In three other districts, Democratic incumbents face challenges.

The least entrenched of these incumbents is Rep. Donna Edwards, elected in 2008 in Maryland’s 4th District, which includes parts of Prince George’s and Anne Arundel counties. Ms. Edwards is an eloquent lawmaker — she was among those chosen to address the Democratic National Convention in Charlotte — and an effective advocate for liberal causes.

But she has had a prickly relationship with her party’s leadership, and her office has a poor reputation for constituent services. She has a checkered record on free-trade issues, a stance affording an angle of attack for an able opponent.

Ms. Edwards’s Republican challenger, Faith Loudon, a longtime party activist, is not that opponent. Her grasp of issues is thin. Even in a less Democratic-leaning district than the 4th, Ms. Loudon would make a weak candidate. We endorse Ms. Edwards.

A more plausible Republican candidate, state Del. Anthony J. O’Donnell (Calvert), is on the ballot in the 5th District, consisting of parts of Prince George’s and Anne Arundel counties, which Rep.

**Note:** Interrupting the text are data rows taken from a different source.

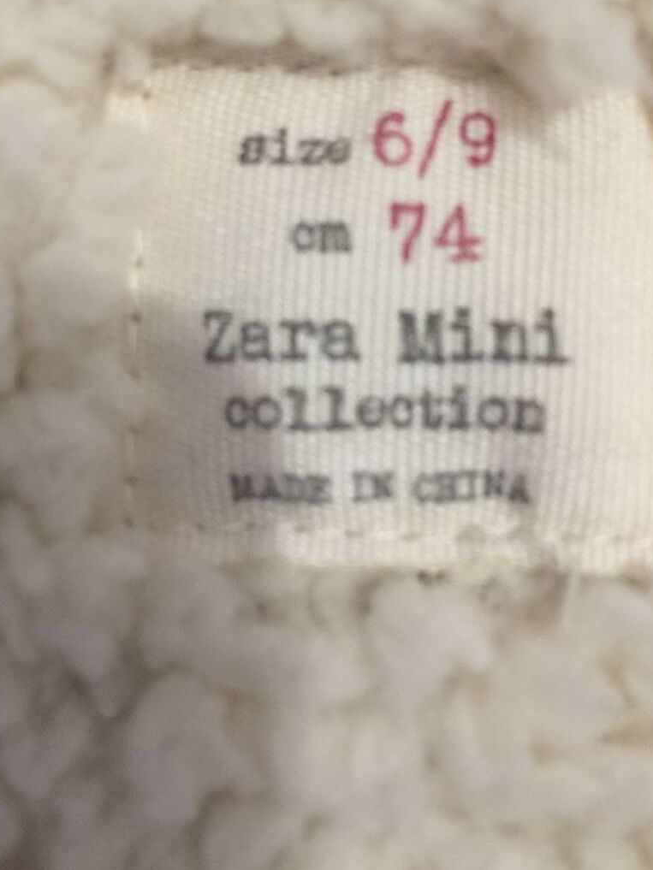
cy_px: 301
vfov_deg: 48.3
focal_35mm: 38
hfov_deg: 37.6
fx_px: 956
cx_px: 394
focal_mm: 4.15
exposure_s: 1/15
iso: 64
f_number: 2.2
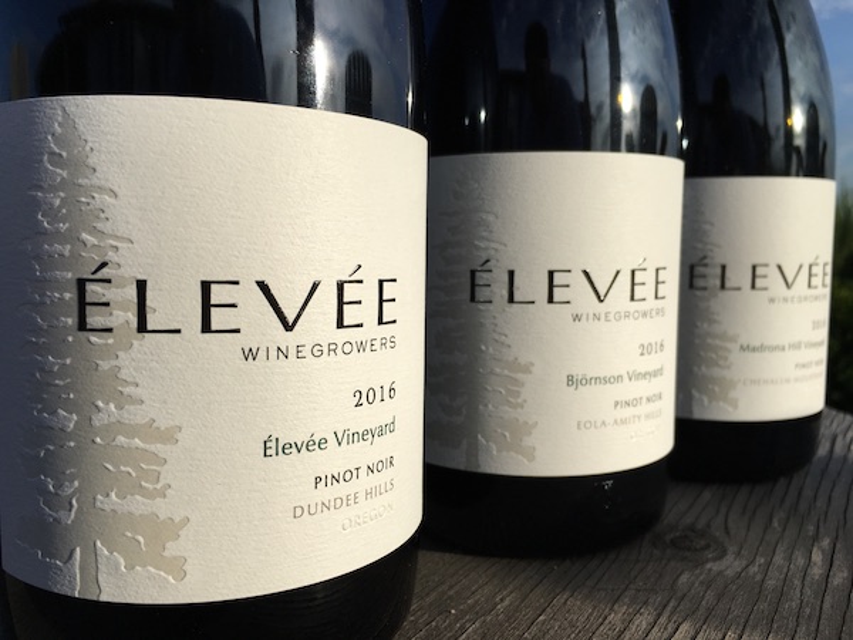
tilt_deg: -6.9
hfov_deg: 61.7
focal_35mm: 29
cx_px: 426
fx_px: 715
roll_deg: -2.2
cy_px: 320
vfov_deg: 48.2
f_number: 2.2
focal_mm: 4.15
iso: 25
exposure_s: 1/2747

Steny Hoyer has represented for more than 30 years. Mr. O’Donnell is minority leader in the House and an affable fellow. But his over-the-top rhetoric about Mr. Hoyer, coupled with his decision to sign a pledge never to raise any tax, suggests he would be unable to work across the aisle in Congress.

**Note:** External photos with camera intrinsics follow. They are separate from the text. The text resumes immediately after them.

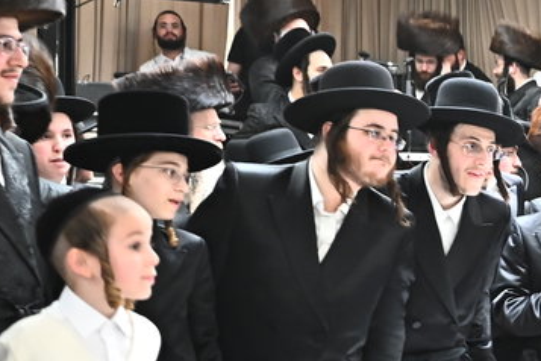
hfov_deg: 18.0
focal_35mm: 94
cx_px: 929
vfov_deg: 14.4
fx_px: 1413
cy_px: 342
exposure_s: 1/200
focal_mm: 24
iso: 2000
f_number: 3.5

By contrast, Mr. Hoyer, the second-ranking Democrat in the House of Representatives, is an effective, highly sensible lawmaker with a record of getting things done. He deserves reelection.

In the 8th District, which takes in parts of Montgomery and Frederick counties, Rep. Chris Van Hollen, who is completing a decade in office, is being challenged by Kenneth R. Timmerman, a journalist and an author. Mr. Timmerman is knowledgeable about the Mideast, particularly Iran. But his assessment that the Obama administration is turning America into a European-style welfare state is a cartoonish distortion, as Mr. Timmerman, who has spent much of his life in France, should know.

We support Mr. Van Hollen, an adept legislator who vaulted to the ranks of leadership in the House. He has been at the center of efforts to forge a compromise on long-term debt reduction, and if any such deal can be struck, Mr. Van Hollen is likely to be one of its authors.